Albums

Albert Kuvezin and Yat Kha - Re-Covers

Tim Miller 13/08/2005

Rating: 2/5

'Strange' might be the buzzword of this album, though even 'album' is a word that falls short of accurately depicting this CD - 'an experience' is perhaps a better way to describe listening to Kuvezin's take on 14 songs that have influenced him with his own songwriting. For this album is truly bizarre. Even when the musical accompaniment is something approaching normal, or standard, Kuvezin's voice is unique. From Hungary, Kuvezin's vocals are extraordinarily deep, delivered in a thick Eastern European accent. The sort of voice you might expect an old, dying Red Indian to sing with (minus, of course, the Russian accent). You really do have to hear it to believe it.

This collection of songs Kuvezin has chosen to cover stretches across many boundaries, from Led Zeppelin's 'When The Levee Breaks' to Kraftwerk's 'Man Machine', passing tracks from Joy Division, Motorhead, Marley and Santana in between. All the songs here are some of Kuvezin's favourite that have influenced him; and when covering them he takes his own Tuvan (this reviewer understands/guesses this to be a Hungarian region) influences to put an entirely different spin on these songs. Some of the songs, like Love Will Tear Us Apart, are simply Kuvezin with an acoustic guitar, a standard arrangement made unique by these vocals. (Honestly, it's weird. Utterly weird.) But, since Kuvezin's choice of tracks is so broad, so too are the range of instruments used: sitars playing Javanese scales, a bass approaching an electronic didgeridoo sound, what sounds like harps, Flamenco guitar, normal distorted guitar. Some of the accompaniments are sparse and some are far more layered, though at no point do Kuvezin and Kha create soundscapes that resemble standard pop songs. In fact, his version of a Russian composer's 'A Song about a Giraffe' conjures clearly an image of a snow-laden clearing in a forest, a blazing campfire and several empty bottles of strong vodka lying around.
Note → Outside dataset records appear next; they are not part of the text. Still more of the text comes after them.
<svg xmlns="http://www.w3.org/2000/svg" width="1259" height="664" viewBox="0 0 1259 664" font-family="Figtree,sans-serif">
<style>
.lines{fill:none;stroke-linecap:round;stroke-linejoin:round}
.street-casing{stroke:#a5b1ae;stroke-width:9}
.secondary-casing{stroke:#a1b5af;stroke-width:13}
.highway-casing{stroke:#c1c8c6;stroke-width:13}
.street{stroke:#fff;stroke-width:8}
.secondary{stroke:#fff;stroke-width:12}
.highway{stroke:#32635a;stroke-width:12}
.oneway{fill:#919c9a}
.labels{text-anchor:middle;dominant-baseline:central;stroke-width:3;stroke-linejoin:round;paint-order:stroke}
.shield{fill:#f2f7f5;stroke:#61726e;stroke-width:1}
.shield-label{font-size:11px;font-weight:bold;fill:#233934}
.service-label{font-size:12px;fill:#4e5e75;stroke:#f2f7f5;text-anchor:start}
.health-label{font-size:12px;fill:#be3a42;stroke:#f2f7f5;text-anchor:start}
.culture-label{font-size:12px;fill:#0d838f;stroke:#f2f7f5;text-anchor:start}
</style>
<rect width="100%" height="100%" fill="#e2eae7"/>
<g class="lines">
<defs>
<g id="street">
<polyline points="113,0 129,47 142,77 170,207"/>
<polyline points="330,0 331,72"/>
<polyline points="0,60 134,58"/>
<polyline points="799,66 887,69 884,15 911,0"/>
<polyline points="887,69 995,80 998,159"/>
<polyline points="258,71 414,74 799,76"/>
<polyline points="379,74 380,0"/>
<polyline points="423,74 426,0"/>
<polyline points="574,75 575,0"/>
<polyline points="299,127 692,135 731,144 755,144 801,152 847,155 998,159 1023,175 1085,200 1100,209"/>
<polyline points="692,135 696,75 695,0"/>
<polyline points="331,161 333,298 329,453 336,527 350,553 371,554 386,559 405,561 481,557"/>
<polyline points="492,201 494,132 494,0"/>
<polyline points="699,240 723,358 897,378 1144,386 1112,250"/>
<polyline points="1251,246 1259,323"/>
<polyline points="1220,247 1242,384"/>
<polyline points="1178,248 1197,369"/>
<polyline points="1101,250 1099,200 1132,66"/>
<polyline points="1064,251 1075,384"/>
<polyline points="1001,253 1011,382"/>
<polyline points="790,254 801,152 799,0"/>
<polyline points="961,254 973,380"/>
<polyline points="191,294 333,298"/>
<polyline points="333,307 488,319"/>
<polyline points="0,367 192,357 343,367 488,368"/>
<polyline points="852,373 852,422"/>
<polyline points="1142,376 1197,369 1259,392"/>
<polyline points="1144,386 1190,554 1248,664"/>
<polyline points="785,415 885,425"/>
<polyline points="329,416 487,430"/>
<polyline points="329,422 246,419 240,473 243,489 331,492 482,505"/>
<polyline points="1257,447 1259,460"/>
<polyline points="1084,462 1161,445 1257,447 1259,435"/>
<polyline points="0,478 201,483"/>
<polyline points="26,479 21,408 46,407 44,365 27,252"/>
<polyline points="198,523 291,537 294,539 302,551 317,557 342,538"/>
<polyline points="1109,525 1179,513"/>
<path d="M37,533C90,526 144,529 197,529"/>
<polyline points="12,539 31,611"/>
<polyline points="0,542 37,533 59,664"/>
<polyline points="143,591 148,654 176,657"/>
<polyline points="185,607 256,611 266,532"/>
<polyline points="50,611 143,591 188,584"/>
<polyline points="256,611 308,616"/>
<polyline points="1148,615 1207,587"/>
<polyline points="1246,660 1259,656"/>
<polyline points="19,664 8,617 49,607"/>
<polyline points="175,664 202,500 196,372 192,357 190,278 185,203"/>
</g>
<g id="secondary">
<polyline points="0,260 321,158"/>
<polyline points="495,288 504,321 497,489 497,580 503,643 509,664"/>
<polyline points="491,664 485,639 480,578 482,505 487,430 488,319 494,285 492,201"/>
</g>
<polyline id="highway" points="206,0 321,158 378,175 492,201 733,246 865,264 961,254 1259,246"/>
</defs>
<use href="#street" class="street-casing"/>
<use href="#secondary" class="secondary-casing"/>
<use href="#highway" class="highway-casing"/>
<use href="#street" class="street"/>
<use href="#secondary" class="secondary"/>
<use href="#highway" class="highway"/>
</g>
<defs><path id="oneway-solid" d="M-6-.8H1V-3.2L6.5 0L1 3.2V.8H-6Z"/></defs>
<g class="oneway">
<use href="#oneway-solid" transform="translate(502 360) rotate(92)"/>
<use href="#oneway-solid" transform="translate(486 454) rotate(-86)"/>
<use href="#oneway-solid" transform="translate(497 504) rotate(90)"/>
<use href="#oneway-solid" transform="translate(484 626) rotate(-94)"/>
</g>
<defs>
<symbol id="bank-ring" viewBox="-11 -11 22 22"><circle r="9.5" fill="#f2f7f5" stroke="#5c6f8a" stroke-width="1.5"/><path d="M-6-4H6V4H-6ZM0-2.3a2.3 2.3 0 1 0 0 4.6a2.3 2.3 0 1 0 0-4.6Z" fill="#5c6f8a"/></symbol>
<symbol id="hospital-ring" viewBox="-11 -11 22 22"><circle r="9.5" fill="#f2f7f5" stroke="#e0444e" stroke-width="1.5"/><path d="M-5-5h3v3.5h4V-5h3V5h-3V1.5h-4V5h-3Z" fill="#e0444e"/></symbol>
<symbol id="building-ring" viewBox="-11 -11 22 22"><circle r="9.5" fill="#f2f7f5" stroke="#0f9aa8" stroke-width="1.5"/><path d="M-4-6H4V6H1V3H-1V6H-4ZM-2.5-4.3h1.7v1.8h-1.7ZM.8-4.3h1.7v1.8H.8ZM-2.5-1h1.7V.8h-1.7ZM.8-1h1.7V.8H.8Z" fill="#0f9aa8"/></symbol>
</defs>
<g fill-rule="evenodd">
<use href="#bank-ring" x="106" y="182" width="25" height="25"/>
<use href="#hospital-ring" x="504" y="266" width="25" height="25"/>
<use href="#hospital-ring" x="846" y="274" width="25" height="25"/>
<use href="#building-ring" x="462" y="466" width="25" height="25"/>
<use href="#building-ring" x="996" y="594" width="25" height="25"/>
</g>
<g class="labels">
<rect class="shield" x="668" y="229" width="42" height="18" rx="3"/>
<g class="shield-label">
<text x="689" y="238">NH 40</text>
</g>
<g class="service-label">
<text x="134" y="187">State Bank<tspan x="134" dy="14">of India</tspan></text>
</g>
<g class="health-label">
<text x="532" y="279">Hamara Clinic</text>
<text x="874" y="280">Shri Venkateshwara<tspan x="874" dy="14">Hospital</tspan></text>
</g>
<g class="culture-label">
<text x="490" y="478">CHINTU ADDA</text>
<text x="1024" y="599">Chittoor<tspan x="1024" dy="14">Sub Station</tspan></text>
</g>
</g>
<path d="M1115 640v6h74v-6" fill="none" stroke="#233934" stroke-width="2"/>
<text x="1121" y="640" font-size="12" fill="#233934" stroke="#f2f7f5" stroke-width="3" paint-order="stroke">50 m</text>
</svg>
Anyone can cover a song: the trick to a successful covering is to make it your own. If the song is already great, then the difficulty is to make it great again. Kuvezin could make any song his own with ease, since he possesses such a voice, but he does, at times, achieve some bizarre but astounding covers. High points include his takes on Captain Beefheart's 'Her Eyes are a Blue Million Miles' and Motorhead's 'Orgasmatron'. Unfortunately, the downright peculiar tracks - versions of 'Ramblin' Man', originally by Hank Williams, and the Rolling Stones' 'Play With Fire' for example - become simply a little too much to cope with in one go.

Back, then, to that buzzword. There is a strange choice of songs here. Kuvezin's vocals are strange to say the least. It is strange how completely unconventional the instrumentation is. It's strange that he chooses to sing a couple of the tracks in their original Russian. And so on. I think perhaps only Kuvezin's home of Tuva is ready for this cover album, but for anyone with a will to listen, even if only for a minute or two, a slice of something extraordinary awaits.

Released (never a truer word spoken) - 15th August 2005.